### BRANO CITATO
◆ ◆ ◆ ◆ ◆ ◆ ◆

Tecnologia

YouTube Shorts ha rimosso il tasto non mi piace — e segue sempre più il modello TikTok

Susan Hill

YouTube Shorts non ha più il tasto non mi piace. Al posto del pollice verso il basso ora non c’è nulla — e il classico mi piace è diventato un cuore, che YouTube descrive come un modo più significativo per esprimere quando un video ha davvero colpito nel segno. Con questo cambiamento arrivano anche due nuove funzioni: una Modalità Schermo Pulito che nasconde tutti gli elementi dell’interfaccia con un solo tocco, e la riproduzione a 2x, la funzione più richiesta dalla community di Shorts negli ultimi mesi.

È facile non accorgersi di ciò che scompare quando scompare un tasto. Il segnale non mi piace era uno dei dati più diretti che uno spettatore potesse inviare a una piattaforma: non solo “ho fatto scorrere questo video”, ma “voglio vedere meno cose come questa”. Il motore di raccomandazione di YouTube ha storicamente bilanciato segnali positivi — like, commenti, condivisioni — con segnali negativi — dislike e tocchi “non mi interessa” — per calibrare il video successivo. Quel feedback negativo è ora relegato a un’opzione nascosta nel menu con l’etichetta Non mi interessa, accessibile con diversi tocchi aggiuntivi.

Il redesign avvicina YouTube Shorts al modello TikTok. TikTok non ha mai avuto un pulsante di dislike: il suo algoritmo legge il tempo di visione, i tassi di completamento e l’engagement positivo per decidere quali video far emergere. I dati sulla crescita straordinaria di TikTok suggeriscono che il modello basato sul completamento porta davvero in superficie contenuti che le persone vogliono vedere. La scelta di YouTube di adottare lo stesso approccio per Shorts indica che la piattaforma è giunta alla stessa conclusione — ma un modello costruito interamente su segnali positivi funziona meglio quando le raccomandazioni della piattaforma e le preferenze dello spettatore coincidono perfettamente, il che non accade sempre.

◆ ◆ ◆ ◆ ◆ ◆ ◆

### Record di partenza

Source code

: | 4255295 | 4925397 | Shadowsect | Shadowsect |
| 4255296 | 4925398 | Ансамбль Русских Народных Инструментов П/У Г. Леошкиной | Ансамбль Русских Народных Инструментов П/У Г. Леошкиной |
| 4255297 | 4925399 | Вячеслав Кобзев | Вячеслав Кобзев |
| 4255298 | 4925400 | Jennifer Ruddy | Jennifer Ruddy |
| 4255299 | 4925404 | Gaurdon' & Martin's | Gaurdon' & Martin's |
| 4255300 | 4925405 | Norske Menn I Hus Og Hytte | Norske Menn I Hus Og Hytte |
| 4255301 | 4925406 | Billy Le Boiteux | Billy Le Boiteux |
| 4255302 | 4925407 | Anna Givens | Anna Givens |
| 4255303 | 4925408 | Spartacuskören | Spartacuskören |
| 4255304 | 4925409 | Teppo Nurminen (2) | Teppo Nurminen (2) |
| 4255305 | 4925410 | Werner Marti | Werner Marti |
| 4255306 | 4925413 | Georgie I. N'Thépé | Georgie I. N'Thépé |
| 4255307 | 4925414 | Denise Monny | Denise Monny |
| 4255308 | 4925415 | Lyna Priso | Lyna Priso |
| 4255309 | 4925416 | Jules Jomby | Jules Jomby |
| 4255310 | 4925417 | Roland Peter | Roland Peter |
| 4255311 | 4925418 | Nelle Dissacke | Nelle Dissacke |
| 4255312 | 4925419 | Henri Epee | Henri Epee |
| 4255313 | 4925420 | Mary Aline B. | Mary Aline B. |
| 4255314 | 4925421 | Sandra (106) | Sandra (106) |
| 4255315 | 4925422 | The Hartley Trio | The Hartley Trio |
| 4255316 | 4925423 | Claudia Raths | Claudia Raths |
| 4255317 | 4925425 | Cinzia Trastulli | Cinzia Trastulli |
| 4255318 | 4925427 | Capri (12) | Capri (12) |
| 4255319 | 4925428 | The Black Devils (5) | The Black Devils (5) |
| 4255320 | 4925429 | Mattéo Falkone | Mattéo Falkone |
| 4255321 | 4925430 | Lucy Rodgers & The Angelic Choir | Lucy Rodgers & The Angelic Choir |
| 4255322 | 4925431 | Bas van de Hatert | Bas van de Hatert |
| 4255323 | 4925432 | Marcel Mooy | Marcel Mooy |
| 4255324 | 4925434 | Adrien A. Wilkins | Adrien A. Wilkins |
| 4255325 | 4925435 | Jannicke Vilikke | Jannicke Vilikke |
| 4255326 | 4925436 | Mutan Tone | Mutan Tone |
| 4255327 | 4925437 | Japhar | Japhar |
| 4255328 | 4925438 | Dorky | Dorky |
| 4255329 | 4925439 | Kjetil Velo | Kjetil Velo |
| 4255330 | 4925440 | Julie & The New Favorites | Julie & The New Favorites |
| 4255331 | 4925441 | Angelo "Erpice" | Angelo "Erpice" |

◆ ◆ ◆ ◆ ◆ ◆ ◆

### CONSEGNA
Prosegui l'articolo sulla scomparsa del tasto non mi piace da YouTube Shorts, ripartendo subito dopo la sua ultima frase.

### RISULTATO
Se il cambiamento migliorerà l’esperienza è genuinamente incerto. Il pulsante non mi piace era uno dei pochi strumenti con cui gli spettatori potevano addestrare il proprio feed in tempo reale senza navigare tra i menu. Rimuoverlo significa che l’algoritmo dovrà affidarsi maggiormente a segnali indiretti — velocità di avanzamento, durata di visione, comportamenti di ripetizione — per rilevare quando un video non funziona. Per i creator, il cambiamento elimina anche una misura visibile del rifiuto del pubblico. I dati storici sui dislike restano accessibili in YouTube Studio per ora, ma il contatore smette di aggiornarsi a fine giugno.

Le due nuove aggiunte sono più chiaramente utili. La Modalità Schermo Pulito riduce l’interfaccia al puro video — adatta a esibizioni musicali, riprese di viaggi o qualsiasi contenuto in cui l’inquadratura conta più dei controlli. L’opzione 2x, disponibile da anni sul player di YouTube per i video lunghi, consente finalmente agli utenti di Shorts di controllare il proprio ritmo.

Il redesign di Shorts è in fase di distribuzione globale su iOS e Android dal 25 giugno. I video tradizionali di YouTube — i contenuti in formato lungo su cui è stata costruita la piattaforma — non sono interessati e mantengono il pulsante non mi piace.